(DATA EXCERPTS begins)
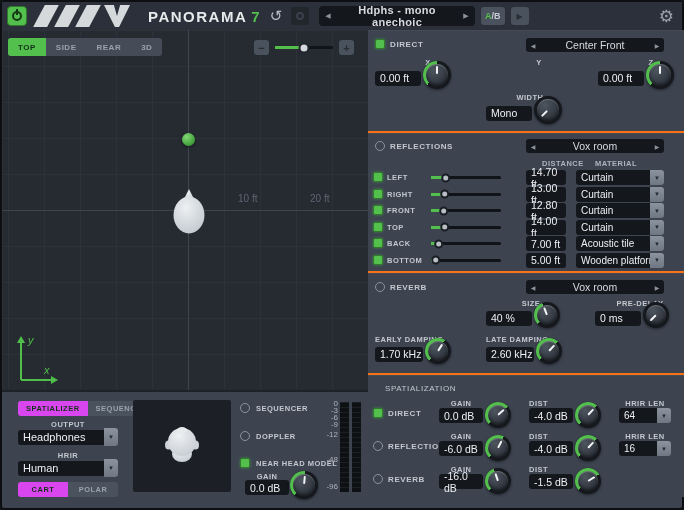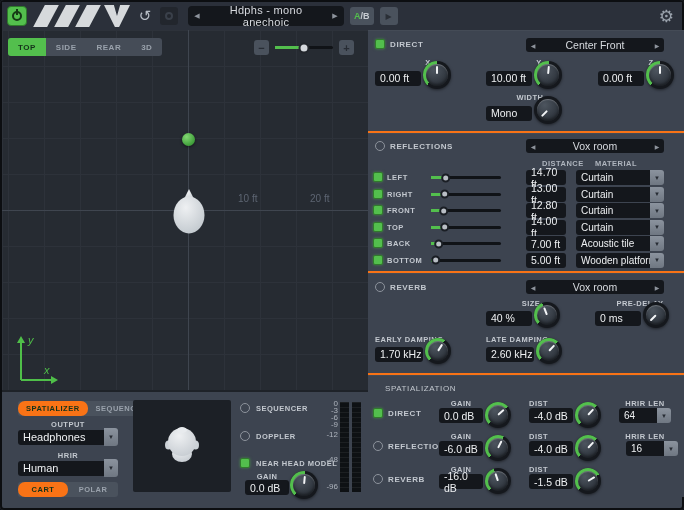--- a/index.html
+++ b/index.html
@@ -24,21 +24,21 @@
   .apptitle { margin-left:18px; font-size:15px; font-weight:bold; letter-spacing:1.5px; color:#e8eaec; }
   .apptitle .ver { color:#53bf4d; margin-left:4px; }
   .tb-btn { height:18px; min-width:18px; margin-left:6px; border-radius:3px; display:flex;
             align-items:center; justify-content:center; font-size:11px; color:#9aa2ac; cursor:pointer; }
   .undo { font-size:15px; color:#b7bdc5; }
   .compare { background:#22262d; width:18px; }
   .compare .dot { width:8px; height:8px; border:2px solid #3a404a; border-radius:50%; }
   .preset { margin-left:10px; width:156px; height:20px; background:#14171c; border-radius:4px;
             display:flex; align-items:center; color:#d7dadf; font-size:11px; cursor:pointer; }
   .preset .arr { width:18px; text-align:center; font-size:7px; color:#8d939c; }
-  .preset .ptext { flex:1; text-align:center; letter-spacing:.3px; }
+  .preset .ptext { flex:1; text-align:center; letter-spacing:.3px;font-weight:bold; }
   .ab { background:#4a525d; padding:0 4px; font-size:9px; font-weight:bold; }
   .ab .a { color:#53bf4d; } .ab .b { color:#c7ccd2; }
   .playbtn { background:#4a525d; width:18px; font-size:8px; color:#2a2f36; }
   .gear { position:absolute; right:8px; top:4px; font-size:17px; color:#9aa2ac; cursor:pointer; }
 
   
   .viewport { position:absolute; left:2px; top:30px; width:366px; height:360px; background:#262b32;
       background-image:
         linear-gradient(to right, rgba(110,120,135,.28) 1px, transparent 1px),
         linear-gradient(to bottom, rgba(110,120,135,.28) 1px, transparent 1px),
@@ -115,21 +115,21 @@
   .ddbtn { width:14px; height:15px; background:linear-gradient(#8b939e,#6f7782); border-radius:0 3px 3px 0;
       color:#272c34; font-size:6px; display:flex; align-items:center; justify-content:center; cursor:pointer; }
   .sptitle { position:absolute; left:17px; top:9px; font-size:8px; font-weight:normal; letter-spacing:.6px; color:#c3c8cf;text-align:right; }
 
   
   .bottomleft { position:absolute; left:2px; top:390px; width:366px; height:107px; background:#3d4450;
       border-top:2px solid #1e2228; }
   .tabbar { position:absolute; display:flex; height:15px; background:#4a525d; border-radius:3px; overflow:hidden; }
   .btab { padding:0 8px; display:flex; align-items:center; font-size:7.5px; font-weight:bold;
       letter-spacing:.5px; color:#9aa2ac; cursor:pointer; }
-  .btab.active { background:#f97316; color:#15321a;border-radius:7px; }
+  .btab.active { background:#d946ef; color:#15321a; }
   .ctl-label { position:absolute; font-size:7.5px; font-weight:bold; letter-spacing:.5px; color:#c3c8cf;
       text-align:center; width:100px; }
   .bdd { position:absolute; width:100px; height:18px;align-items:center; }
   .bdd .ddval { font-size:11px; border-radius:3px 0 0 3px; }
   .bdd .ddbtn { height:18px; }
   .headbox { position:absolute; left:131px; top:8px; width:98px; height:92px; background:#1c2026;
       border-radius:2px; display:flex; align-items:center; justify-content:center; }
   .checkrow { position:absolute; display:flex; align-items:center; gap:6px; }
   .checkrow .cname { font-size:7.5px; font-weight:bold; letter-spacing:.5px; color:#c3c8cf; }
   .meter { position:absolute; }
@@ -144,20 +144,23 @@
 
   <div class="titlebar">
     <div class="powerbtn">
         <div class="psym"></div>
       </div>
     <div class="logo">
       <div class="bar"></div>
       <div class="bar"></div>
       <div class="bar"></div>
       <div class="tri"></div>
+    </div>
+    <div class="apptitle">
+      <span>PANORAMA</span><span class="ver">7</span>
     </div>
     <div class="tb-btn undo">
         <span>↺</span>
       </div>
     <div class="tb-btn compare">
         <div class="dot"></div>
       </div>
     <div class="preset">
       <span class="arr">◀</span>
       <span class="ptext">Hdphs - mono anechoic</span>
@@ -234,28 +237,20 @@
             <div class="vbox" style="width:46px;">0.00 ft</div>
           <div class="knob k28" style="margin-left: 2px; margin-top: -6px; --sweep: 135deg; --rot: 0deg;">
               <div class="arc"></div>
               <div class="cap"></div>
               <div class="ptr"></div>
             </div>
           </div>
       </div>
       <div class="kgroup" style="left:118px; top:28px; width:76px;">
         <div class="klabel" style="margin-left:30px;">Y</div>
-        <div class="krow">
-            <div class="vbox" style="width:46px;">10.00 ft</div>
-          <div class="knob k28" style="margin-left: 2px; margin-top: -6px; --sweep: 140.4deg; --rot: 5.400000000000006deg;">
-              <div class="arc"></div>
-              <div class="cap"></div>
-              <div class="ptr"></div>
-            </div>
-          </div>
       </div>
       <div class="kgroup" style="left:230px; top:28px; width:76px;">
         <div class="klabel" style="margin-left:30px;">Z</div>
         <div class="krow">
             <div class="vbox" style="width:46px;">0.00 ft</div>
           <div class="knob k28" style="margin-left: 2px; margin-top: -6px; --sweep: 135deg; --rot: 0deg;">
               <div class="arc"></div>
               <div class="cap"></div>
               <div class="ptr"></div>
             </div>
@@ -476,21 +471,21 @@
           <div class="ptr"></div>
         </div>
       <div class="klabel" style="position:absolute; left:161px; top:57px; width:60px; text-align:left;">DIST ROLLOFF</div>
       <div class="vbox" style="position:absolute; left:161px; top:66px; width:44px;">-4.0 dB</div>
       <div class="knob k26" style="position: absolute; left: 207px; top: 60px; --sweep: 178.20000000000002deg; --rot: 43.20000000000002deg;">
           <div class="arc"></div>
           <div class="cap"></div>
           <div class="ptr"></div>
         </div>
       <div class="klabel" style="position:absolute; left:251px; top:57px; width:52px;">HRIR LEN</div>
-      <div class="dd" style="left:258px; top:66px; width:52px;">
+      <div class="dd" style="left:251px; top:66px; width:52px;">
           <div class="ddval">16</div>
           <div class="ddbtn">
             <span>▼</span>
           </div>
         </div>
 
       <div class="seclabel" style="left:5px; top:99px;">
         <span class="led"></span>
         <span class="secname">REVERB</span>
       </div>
(DATA EXCERPTS ends)
EXERCISE GOAL => Once the pictures are set aside, repeat the data above exactly as written.

ANSWER TO THIS PROBLEM =>
--- a/index.html
+++ b/index.html
@@ -24,21 +24,21 @@
   .apptitle { margin-left:18px; font-size:15px; font-weight:bold; letter-spacing:1.5px; color:#e8eaec; }
   .apptitle .ver { color:#53bf4d; margin-left:4px; }
   .tb-btn { height:18px; min-width:18px; margin-left:6px; border-radius:3px; display:flex;
             align-items:center; justify-content:center; font-size:11px; color:#9aa2ac; cursor:pointer; }
   .undo { font-size:15px; color:#b7bdc5; }
   .compare { background:#22262d; width:18px; }
   .compare .dot { width:8px; height:8px; border:2px solid #3a404a; border-radius:50%; }
   .preset { margin-left:10px; width:156px; height:20px; background:#14171c; border-radius:4px;
             display:flex; align-items:center; color:#d7dadf; font-size:11px; cursor:pointer; }
   .preset .arr { width:18px; text-align:center; font-size:7px; color:#8d939c; }
-  .preset .ptext { flex:1; text-align:center; letter-spacing:.3px; }
+  .preset .ptext { flex:1; text-align:center; letter-spacing:.3px;font-weight:bold; }
   .ab { background:#4a525d; padding:0 4px; font-size:9px; font-weight:bold; }
   .ab .a { color:#53bf4d; } .ab .b { color:#c7ccd2; }
   .playbtn { background:#4a525d; width:18px; font-size:8px; color:#2a2f36; }
   .gear { position:absolute; right:8px; top:4px; font-size:17px; color:#9aa2ac; cursor:pointer; }
 
   
   .viewport { position:absolute; left:2px; top:30px; width:366px; height:360px; background:#262b32;
       background-image:
         linear-gradient(to right, rgba(110,120,135,.28) 1px, transparent 1px),
         linear-gradient(to bottom, rgba(110,120,135,.28) 1px, transparent 1px),
@@ -115,21 +115,21 @@
   .ddbtn { width:14px; height:15px; background:linear-gradient(#8b939e,#6f7782); border-radius:0 3px 3px 0;
       color:#272c34; font-size:6px; display:flex; align-items:center; justify-content:center; cursor:pointer; }
   .sptitle { position:absolute; left:17px; top:9px; font-size:8px; font-weight:normal; letter-spacing:.6px; color:#c3c8cf;text-align:right; }
 
   
   .bottomleft { position:absolute; left:2px; top:390px; width:366px; height:107px; background:#3d4450;
       border-top:2px solid #1e2228; }
   .tabbar { position:absolute; display:flex; height:15px; background:#4a525d; border-radius:3px; overflow:hidden; }
   .btab { padding:0 8px; display:flex; align-items:center; font-size:7.5px; font-weight:bold;
       letter-spacing:.5px; color:#9aa2ac; cursor:pointer; }
-  .btab.active { background:#f97316; color:#15321a;border-radius:7px; }
+  .btab.active { background:#d946ef; color:#15321a; }
   .ctl-label { position:absolute; font-size:7.5px; font-weight:bold; letter-spacing:.5px; color:#c3c8cf;
       text-align:center; width:100px; }
   .bdd { position:absolute; width:100px; height:18px;align-items:center; }
   .bdd .ddval { font-size:11px; border-radius:3px 0 0 3px; }
   .bdd .ddbtn { height:18px; }
   .headbox { position:absolute; left:131px; top:8px; width:98px; height:92px; background:#1c2026;
       border-radius:2px; display:flex; align-items:center; justify-content:center; }
   .checkrow { position:absolute; display:flex; align-items:center; gap:6px; }
   .checkrow .cname { font-size:7.5px; font-weight:bold; letter-spacing:.5px; color:#c3c8cf; }
   .meter { position:absolute; }
@@ -144,20 +144,23 @@
 
   <div class="titlebar">
     <div class="powerbtn">
         <div class="psym"></div>
       </div>
     <div class="logo">
       <div class="bar"></div>
       <div class="bar"></div>
       <div class="bar"></div>
       <div class="tri"></div>
+    </div>
+    <div class="apptitle">
+      <span>PANORAMA</span><span class="ver">7</span>
     </div>
     <div class="tb-btn undo">
         <span>↺</span>
       </div>
     <div class="tb-btn compare">
         <div class="dot"></div>
       </div>
     <div class="preset">
       <span class="arr">◀</span>
       <span class="ptext">Hdphs - mono anechoic</span>
@@ -234,28 +237,20 @@
             <div class="vbox" style="width:46px;">0.00 ft</div>
           <div class="knob k28" style="margin-left: 2px; margin-top: -6px; --sweep: 135deg; --rot: 0deg;">
               <div class="arc"></div>
               <div class="cap"></div>
               <div class="ptr"></div>
             </div>
           </div>
       </div>
       <div class="kgroup" style="left:118px; top:28px; width:76px;">
         <div class="klabel" style="margin-left:30px;">Y</div>
-        <div class="krow">
-            <div class="vbox" style="width:46px;">10.00 ft</div>
-          <div class="knob k28" style="margin-left: 2px; margin-top: -6px; --sweep: 140.4deg; --rot: 5.400000000000006deg;">
-              <div class="arc"></div>
-              <div class="cap"></div>
-              <div class="ptr"></div>
-            </div>
-          </div>
       </div>
       <div class="kgroup" style="left:230px; top:28px; width:76px;">
         <div class="klabel" style="margin-left:30px;">Z</div>
         <div class="krow">
             <div class="vbox" style="width:46px;">0.00 ft</div>
           <div class="knob k28" style="margin-left: 2px; margin-top: -6px; --sweep: 135deg; --rot: 0deg;">
               <div class="arc"></div>
               <div class="cap"></div>
               <div class="ptr"></div>
             </div>
@@ -476,21 +471,21 @@
           <div class="ptr"></div>
         </div>
       <div class="klabel" style="position:absolute; left:161px; top:57px; width:60px; text-align:left;">DIST ROLLOFF</div>
       <div class="vbox" style="position:absolute; left:161px; top:66px; width:44px;">-4.0 dB</div>
       <div class="knob k26" style="position: absolute; left: 207px; top: 60px; --sweep: 178.20000000000002deg; --rot: 43.20000000000002deg;">
           <div class="arc"></div>
           <div class="cap"></div>
           <div class="ptr"></div>
         </div>
       <div class="klabel" style="position:absolute; left:251px; top:57px; width:52px;">HRIR LEN</div>
-      <div class="dd" style="left:258px; top:66px; width:52px;">
+      <div class="dd" style="left:251px; top:66px; width:52px;">
           <div class="ddval">16</div>
           <div class="ddbtn">
             <span>▼</span>
           </div>
         </div>
 
       <div class="seclabel" style="left:5px; top:99px;">
         <span class="led"></span>
         <span class="secname">REVERB</span>
       </div>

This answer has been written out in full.